Proroga al 20 luglio per versamenti ISA e forfetari: novità DL 89/2026 su accise e credito d’imposta

Franco Sidoli

23 Giugno 2026

Il taglio delle accise sui carburanti è stato prorogato fino al 6 giugno 2026. Una decisione che pesa, eccome, sulle tasche di imprese e consumatori. Meno accise significa prezzi più contenuti alla pompa, un respiro in più per chi affronta quotidianamente il costo dell’energia. Ma non è tutto: il governo ha introdotto anche un nuovo credito d’imposta, pensato proprio per le imprese più colpite dai rincari. Un tentativo, chiaro e concreto, di attenuare l’impatto dei mercati instabili e delle oscillazioni dei prezzi del petrolio che continuano a influenzare l’economia nazionale.

Accise tagliate fino al 2026: cosa cambia per mercato e consumatori

Con il dl 89/2026 il governo conferma la riduzione delle accise sui carburanti fino al 6 giugno 2026. Questa misura, attiva dal 2022, aiuta a contenere i prezzi alla pompa, un sollievo per chi usa quotidianamente il carburante, dalle famiglie agli autotrasportatori, passando per agricoltori e industrie energivore. L’obiettivo è chiaro: limitare l’effetto dell’aumento del petrolio sul costo della vita e sull’economia.

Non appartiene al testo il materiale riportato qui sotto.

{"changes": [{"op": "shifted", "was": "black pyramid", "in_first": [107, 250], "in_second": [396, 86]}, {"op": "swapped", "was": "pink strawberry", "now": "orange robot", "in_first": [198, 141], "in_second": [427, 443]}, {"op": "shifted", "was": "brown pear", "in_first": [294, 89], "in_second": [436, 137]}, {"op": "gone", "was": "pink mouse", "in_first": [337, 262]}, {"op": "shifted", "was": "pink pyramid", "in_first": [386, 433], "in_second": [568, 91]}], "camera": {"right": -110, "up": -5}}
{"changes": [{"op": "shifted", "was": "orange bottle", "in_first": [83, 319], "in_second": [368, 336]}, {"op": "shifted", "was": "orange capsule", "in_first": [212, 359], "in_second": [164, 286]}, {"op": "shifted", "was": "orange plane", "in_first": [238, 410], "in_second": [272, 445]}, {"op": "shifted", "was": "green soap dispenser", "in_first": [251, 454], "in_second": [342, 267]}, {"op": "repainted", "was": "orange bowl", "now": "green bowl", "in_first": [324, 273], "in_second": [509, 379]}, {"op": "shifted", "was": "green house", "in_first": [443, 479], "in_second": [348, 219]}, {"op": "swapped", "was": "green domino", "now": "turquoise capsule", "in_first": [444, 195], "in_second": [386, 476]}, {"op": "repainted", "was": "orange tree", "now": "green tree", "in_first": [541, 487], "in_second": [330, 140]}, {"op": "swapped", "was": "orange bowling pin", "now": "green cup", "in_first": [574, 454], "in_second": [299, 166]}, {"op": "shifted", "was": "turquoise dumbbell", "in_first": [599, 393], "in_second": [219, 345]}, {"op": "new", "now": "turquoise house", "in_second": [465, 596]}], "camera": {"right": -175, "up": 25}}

Il taglio delle accise è una leva fiscale importante per mantenere accessibile il carburante, fondamentale per il trasporto e per molte attività produttive che rischierebbero di subire forti contraccolpi. In un quadro internazionale ancora incerto, il governo punta a mantenere questa misura per sostenere la spesa energetica e dare un po’ di respiro al tessuto economico.

Nel frattempo, questa proroga si affianca ad altre iniziative per rendere più prevedibili e gestibili i costi energetici, un elemento chiave sia per le imprese sia per i cittadini.

Il nuovo credito d’imposta: chi ne beneficia e come funziona

Oltre a confermare il taglio delle accise, il dl introduce un credito d’imposta pensato per le imprese più esposte agli aumenti dei costi energetici. Si tratta di un aiuto fiscale che mira a ridurre la pressione finanziaria sulle aziende che consumano molta energia o carburante, per permettere loro di andare avanti senza dover tagliare investimenti o personale.

Il credito riguarda soprattutto chi lavora nel trasporto merci, nell’agricoltura e nelle industrie energivore. Potranno accedervi anche le imprese che dimostrano un aumento anomalo dei costi energetici rispetto ai periodi precedenti. L’importo spettante sarà calcolato in base ai consumi reali, con regole precise per assicurare una distribuzione equa.

Questa misura si inserisce in un quadro più ampio di interventi pensati per contrastare gli effetti delle oscillazioni internazionali sul mercato energetico, tutelando la competitività delle aziende italiane sia in patria che all’estero.

Le imprese interessate dovranno seguire attentamente le modalità per richiedere il credito e rispettare le scadenze previste, per non perdere l’opportunità di questo sostegno.

Un quadro economico delicato: cosa aspettarsi per il futuro energetico italiano

Il rinnovo del taglio sulle accise arriva in un momento complesso per l’Italia, alle prese con prezzi energetici altalenanti e tensioni geopolitiche che pesano sulle bollette. Settori come la manifattura, l’agricoltura e la logistica si trovano a dover fare i conti con costi in crescita, e questa proroga rappresenta un tentativo concreto di contenere l’impatto sulle loro spese.

Il governo punta a politiche coordinate che garantiscano stabilità e sostenibilità, anche in vista della transizione energetica che il Paese deve affrontare. Il decreto-legge mostra un approccio pratico, volto a limitare i danni di uno scenario internazionale ancora incerto.

Non si tratta solo di tamponare l’emergenza: l’auspicio è che, insieme agli incentivi, crescano anche gli investimenti in energie rinnovabili e tecnologie innovative. Aiutare le imprese più colpite dai rincari significa anche spingerle a modernizzarsi e a diversificare le fonti di energia.

Questa strategia fiscale è un tassello fondamentale per adattare l’economia italiana alle nuove sfide globali, proteggendo lavoro, produttività e crescita, e assicurando al tempo stesso la sicurezza energetica del Paese.